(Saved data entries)
= Beginning of Section =

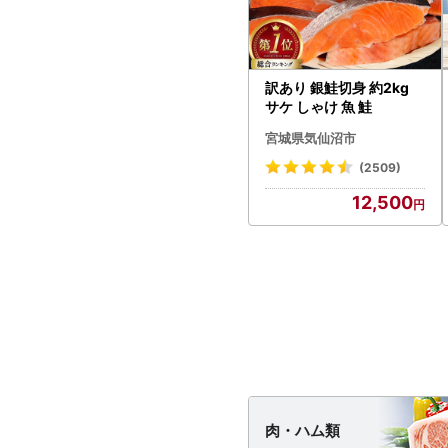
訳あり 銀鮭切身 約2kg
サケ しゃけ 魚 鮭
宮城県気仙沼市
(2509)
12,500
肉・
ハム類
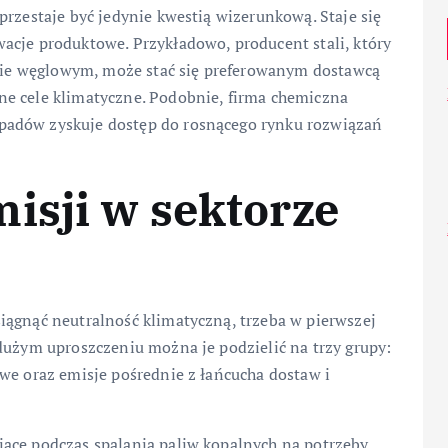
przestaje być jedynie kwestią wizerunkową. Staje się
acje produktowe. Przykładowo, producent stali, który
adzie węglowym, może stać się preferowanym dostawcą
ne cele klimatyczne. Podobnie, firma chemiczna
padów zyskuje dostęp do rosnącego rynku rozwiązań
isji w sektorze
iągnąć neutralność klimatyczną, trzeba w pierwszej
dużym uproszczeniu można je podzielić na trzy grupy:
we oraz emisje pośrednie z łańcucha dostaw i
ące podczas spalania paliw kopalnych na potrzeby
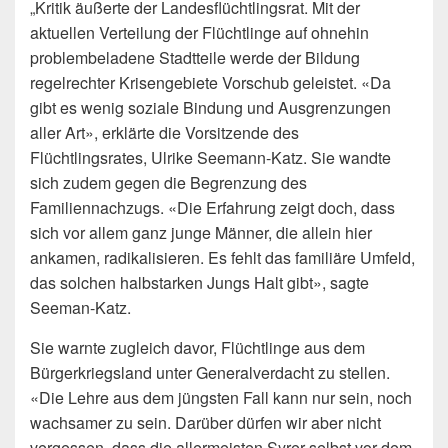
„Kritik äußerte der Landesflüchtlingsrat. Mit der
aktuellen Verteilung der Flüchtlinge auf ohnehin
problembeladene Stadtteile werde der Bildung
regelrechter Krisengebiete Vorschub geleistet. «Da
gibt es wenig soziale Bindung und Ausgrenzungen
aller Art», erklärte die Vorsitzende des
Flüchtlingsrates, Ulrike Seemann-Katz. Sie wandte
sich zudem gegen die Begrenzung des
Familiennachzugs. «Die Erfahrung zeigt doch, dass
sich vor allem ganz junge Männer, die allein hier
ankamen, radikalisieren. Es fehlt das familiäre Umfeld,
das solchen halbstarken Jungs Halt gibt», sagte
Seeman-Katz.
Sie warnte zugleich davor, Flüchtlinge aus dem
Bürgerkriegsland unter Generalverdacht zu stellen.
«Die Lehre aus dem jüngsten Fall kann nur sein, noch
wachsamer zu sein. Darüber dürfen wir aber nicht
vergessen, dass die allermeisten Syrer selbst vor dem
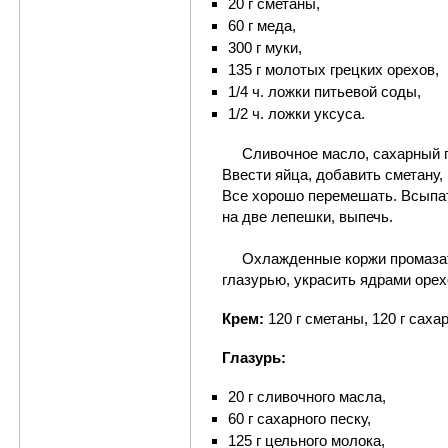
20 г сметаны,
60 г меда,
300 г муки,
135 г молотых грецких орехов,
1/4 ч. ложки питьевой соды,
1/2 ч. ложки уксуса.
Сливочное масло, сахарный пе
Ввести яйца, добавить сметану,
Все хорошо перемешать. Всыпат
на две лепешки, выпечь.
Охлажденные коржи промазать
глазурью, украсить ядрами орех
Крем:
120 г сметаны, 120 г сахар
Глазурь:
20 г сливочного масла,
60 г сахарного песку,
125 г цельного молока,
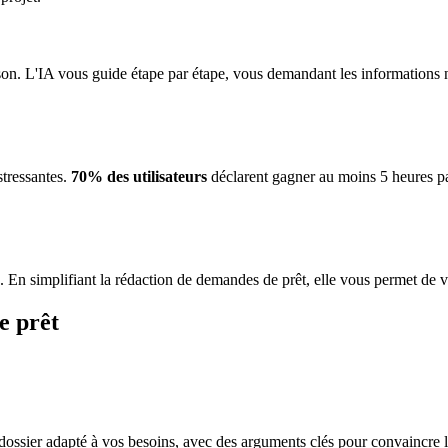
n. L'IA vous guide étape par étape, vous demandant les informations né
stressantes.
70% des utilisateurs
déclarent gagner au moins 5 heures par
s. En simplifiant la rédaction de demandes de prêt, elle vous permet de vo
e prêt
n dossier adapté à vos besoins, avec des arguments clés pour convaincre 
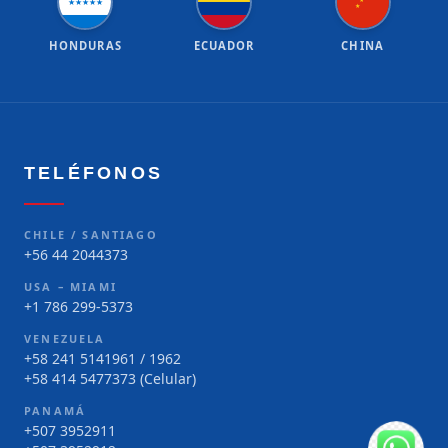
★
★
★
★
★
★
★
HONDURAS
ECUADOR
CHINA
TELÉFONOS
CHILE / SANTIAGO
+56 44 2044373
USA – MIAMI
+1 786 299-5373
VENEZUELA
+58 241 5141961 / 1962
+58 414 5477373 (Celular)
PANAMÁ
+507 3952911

= End of Section =

Recast every line of text in the records above as a Markdown table with the columns "Row" and "Line", numbering the rows in order. Skip blank lines and leave the pictures out.

Answer to this task:
| Row | Line |
|---|---|
| 1 | 訳あり 銀鮭切身 約2kg |
| 2 | サケ しゃけ 魚 鮭 |
| 3 | 宮城県気仙沼市 |
| 4 | (2509) |
| 5 | 12,500 |
| 6 | 肉・ |
| 7 | ハム類 |
| 8 | przestaje być jedynie kwestią wizerunkową. Staje się |
| 9 | acje produktowe. Przykładowo, producent stali, który |
| 10 | adzie węglowym, może stać się preferowanym dostawcą |
| 11 | ne cele klimatyczne. Podobnie, firma chemiczna |
| 12 | padów zyskuje dostęp do rosnącego rynku rozwiązań |
| 13 | isji w sektorze |
| 14 | iągnąć neutralność klimatyczną, trzeba w pierwszej |
| 15 | dużym uproszczeniu można je podzielić na trzy grupy: |
| 16 | we oraz emisje pośrednie z łańcucha dostaw i |
| 17 | ące podczas spalania paliw kopalnych na potrzeby |
| 18 | „Kritik äußerte der Landesflüchtlingsrat. Mit der |
| 19 | aktuellen Verteilung der Flüchtlinge auf ohnehin |
| 20 | problembeladene Stadtteile werde der Bildung |
| 21 | regelrechter Krisengebiete Vorschub geleistet. «Da |
| 22 | gibt es wenig soziale Bindung und Ausgrenzungen |
| 23 | aller Art», erklärte die Vorsitzende des |
| 24 | Flüchtlingsrates, Ulrike Seemann-Katz. Sie wandte |
| 25 | sich zudem gegen die Begrenzung des |
| 26 | Familiennachzugs. «Die Erfahrung zeigt doch, dass |
| 27 | sich vor allem ganz junge Männer, die allein hier |
| 28 | ankamen, radikalisieren. Es fehlt das familiäre Umfeld, |
| 29 | das solchen halbstarken Jungs Halt gibt», sagte |
| 30 | Seeman-Katz. |
| 31 | Sie warnte zugleich davor, Flüchtlinge aus dem |
| 32 | Bürgerkriegsland unter Generalverdacht zu stellen. |
| 33 | «Die Lehre aus dem jüngsten Fall kann nur sein, noch |
| 34 | wachsamer zu sein. Darüber dürfen wir aber nicht |
| 35 | vergessen, dass die allermeisten Syrer selbst vor dem |
| 36 | 20 г сметаны, |
| 37 | 60 г меда, |
| 38 | 300 г муки, |
| 39 | 135 г молотых грецких орехов, |
| 40 | 1/4 ч. ложки питьевой соды, |
| 41 | 1/2 ч. ложки уксуса. |
| 42 | Сливочное масло, сахарный пе |
| 43 | Ввести яйца, добавить сметану, |
| 44 | Все хорошо перемешать. Всыпат |
| 45 | на две лепешки, выпечь. |
| 46 | Охлажденные коржи промазать |
| 47 | глазурью, украсить ядрами орех |
| 48 | Крем: |
| 49 | 120 г сметаны, 120 г сахар |
| 50 | Глазурь: |
| 51 | 20 г сливочного масла, |
| 52 | 60 г сахарного песку, |
| 53 | 125 г цельного молока, |
| 54 | n. L'IA vous guide étape par étape, vous demandant les informations né |
| 55 | stressantes. |
| 56 | 70% des utilisateurs |
| 57 | déclarent gagner au moins 5 heures par |
| 58 | s. En simplifiant la rédaction de demandes de prêt, elle vous permet de vo |
| 59 | e prêt |
| 60 | n dossier adapté à vos besoins, avec des arguments clés pour convaincre  |
| 61 | ★ |
| 62 | ★ |
| 63 | ★ |
| 64 | ★ |
| 65 | ★ |
| 66 | ★ |
| 67 | ★ |
| 68 | HONDURAS |
| 69 | ECUADOR |
| 70 | CHINA |
| 71 | TELÉFONOS |
| 72 | CHILE / SANTIAGO |
| 73 | +56 44 2044373 |
| 74 | USA – MIAMI |
| 75 | +1 786 299-5373 |
| 76 | VENEZUELA |
| 77 | +58 241 5141961 / 1962 |
| 78 | +58 414 5477373 (Celular) |
| 79 | PANAMÁ |
| 80 | +507 3952911 |